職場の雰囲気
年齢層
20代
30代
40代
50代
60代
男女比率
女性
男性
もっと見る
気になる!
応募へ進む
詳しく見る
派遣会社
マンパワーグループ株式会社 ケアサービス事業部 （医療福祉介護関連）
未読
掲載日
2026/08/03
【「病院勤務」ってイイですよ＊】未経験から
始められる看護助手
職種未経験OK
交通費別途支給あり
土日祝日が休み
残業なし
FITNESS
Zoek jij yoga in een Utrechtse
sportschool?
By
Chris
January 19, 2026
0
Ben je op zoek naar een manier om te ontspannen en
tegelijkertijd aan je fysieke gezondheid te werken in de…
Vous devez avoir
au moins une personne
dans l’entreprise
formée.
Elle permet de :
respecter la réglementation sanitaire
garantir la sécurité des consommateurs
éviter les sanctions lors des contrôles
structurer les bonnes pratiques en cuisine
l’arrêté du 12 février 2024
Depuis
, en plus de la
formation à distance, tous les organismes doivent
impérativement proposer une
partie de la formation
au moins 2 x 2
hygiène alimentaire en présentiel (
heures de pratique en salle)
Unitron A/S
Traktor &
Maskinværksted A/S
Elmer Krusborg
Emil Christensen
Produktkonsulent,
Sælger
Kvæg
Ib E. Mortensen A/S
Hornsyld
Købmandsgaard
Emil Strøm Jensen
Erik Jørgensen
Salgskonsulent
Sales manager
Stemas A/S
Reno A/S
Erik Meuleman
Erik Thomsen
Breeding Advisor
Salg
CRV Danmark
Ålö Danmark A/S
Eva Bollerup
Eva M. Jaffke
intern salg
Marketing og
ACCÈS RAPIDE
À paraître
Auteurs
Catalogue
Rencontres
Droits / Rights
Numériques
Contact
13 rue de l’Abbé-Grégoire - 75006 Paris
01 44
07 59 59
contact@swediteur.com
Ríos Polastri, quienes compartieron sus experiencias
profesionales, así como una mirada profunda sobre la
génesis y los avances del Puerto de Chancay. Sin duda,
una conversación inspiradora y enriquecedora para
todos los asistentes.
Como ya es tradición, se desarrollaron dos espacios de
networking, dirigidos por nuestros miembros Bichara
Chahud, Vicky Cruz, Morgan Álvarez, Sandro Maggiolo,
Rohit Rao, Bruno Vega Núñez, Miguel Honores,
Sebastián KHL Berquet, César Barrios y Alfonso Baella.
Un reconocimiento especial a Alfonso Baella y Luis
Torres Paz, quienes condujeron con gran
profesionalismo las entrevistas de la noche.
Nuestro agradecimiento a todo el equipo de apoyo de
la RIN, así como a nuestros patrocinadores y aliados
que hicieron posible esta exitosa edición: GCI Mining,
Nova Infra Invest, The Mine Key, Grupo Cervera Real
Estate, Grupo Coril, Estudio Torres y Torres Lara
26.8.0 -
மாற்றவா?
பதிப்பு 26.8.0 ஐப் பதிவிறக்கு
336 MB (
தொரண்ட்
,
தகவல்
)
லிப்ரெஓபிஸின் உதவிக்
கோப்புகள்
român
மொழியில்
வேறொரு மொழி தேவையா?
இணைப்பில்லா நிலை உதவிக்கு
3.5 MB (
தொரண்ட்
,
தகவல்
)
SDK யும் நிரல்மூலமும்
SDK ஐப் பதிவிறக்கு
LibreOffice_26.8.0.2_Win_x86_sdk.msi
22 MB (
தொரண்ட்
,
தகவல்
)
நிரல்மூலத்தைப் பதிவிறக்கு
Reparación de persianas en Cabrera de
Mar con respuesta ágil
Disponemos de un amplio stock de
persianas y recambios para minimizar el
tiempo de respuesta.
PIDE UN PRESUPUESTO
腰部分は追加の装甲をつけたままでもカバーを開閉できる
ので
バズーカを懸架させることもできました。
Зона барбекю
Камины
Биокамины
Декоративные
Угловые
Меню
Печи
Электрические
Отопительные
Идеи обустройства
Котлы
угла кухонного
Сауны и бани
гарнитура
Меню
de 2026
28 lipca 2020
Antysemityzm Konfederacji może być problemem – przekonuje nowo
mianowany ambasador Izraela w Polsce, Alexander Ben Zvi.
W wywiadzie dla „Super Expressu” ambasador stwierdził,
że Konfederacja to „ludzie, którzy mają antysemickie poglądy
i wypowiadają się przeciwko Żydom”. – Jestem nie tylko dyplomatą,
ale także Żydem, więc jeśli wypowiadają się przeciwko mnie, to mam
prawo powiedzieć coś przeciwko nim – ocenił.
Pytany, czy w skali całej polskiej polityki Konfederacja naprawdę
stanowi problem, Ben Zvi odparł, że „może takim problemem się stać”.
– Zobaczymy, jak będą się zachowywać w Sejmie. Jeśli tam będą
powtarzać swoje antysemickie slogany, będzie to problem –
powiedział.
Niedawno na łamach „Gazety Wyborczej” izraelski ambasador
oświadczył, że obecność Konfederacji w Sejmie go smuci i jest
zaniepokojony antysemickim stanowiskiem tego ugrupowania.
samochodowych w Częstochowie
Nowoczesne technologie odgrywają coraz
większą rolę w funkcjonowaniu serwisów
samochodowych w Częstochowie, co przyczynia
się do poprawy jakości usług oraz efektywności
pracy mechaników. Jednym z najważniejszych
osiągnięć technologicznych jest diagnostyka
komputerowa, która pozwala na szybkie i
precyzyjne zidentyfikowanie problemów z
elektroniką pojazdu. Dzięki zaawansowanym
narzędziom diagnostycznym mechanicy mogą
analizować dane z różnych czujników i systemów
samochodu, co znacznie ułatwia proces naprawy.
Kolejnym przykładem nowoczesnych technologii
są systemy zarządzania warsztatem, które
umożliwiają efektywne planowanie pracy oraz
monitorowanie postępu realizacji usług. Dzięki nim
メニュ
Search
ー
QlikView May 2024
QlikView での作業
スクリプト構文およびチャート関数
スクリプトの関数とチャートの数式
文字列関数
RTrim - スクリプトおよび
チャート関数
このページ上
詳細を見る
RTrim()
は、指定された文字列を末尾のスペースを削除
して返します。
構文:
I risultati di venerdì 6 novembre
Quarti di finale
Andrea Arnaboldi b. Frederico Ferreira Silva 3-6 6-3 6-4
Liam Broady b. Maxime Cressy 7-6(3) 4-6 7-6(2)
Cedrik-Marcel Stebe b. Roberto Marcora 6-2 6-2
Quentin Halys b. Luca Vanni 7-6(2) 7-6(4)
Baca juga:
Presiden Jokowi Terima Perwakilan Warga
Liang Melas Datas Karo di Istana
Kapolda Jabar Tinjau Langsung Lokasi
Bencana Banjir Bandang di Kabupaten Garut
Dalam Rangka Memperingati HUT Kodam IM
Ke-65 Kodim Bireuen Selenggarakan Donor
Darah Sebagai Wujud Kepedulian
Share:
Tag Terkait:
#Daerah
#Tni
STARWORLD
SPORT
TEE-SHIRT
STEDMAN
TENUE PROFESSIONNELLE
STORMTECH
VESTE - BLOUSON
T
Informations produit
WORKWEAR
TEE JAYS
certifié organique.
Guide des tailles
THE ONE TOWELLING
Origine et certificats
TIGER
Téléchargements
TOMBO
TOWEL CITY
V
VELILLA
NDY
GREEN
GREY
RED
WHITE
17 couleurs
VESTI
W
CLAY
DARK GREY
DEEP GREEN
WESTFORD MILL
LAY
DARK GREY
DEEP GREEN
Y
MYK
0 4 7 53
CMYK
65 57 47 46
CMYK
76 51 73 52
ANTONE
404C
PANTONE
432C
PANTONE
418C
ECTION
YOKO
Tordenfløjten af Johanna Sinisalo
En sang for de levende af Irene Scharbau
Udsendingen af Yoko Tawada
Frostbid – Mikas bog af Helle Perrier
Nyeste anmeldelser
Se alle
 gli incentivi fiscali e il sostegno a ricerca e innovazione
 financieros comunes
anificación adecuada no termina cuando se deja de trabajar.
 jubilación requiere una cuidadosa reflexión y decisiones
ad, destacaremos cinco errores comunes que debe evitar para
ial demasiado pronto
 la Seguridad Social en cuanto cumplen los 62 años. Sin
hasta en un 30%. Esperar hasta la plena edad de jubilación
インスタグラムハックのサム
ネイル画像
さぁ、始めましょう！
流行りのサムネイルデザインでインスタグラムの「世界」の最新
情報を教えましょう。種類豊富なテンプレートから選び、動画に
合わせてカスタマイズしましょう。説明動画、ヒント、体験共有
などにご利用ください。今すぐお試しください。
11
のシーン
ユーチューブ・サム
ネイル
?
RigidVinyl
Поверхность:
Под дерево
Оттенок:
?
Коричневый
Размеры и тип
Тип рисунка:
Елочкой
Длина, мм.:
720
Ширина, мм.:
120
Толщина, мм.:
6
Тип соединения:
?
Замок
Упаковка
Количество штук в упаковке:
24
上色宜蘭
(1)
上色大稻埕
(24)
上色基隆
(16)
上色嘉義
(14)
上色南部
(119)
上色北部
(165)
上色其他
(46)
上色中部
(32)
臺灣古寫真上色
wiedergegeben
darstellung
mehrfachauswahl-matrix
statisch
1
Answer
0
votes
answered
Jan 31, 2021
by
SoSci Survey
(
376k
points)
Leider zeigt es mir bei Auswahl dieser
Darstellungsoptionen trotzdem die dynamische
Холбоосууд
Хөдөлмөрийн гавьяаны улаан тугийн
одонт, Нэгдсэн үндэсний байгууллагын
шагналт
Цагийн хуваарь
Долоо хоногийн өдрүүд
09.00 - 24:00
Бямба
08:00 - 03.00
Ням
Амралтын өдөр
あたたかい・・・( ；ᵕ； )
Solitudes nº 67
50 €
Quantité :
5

★ ★ ★ ★

WHAT IS BEING ASKED: What needs duplicating is the run of lines from the one containing "financieros comunes" through the last line of the entries above, exact and complete.

COMPLETED TASK:
 financieros comunes
anificación adecuada no termina cuando se deja de trabajar.
 jubilación requiere una cuidadosa reflexión y decisiones
ad, destacaremos cinco errores comunes que debe evitar para
ial demasiado pronto
 la Seguridad Social en cuanto cumplen los 62 años. Sin
hasta en un 30%. Esperar hasta la plena edad de jubilación
インスタグラムハックのサム
ネイル画像
さぁ、始めましょう！
流行りのサムネイルデザインでインスタグラムの「世界」の最新
情報を教えましょう。種類豊富なテンプレートから選び、動画に
合わせてカスタマイズしましょう。説明動画、ヒント、体験共有
などにご利用ください。今すぐお試しください。
11
のシーン
ユーチューブ・サム
ネイル
?
RigidVinyl
Поверхность:
Под дерево
Оттенок:
?
Коричневый
Размеры и тип
Тип рисунка:
Елочкой
Длина, мм.:
720
Ширина, мм.:
120
Толщина, мм.:
6
Тип соединения:
?
Замок
Упаковка
Количество штук в упаковке:
24
上色宜蘭
(1)
上色大稻埕
(24)
上色基隆
(16)
上色嘉義
(14)
上色南部
(119)
上色北部
(165)
上色其他
(46)
上色中部
(32)
臺灣古寫真上色
wiedergegeben
darstellung
mehrfachauswahl-matrix
statisch
1
Answer
0
votes
answered
Jan 31, 2021
by
SoSci Survey
(
376k
points)
Leider zeigt es mir bei Auswahl dieser
Darstellungsoptionen trotzdem die dynamische
Холбоосууд
Хөдөлмөрийн гавьяаны улаан тугийн
одонт, Нэгдсэн үндэсний байгууллагын
шагналт
Цагийн хуваарь
Долоо хоногийн өдрүүд
09.00 - 24:00
Бямба
08:00 - 03.00
Ням
Амралтын өдөр
あたたかい・・・( ；ᵕ； )
Solitudes nº 67
50 €
Quantité :
5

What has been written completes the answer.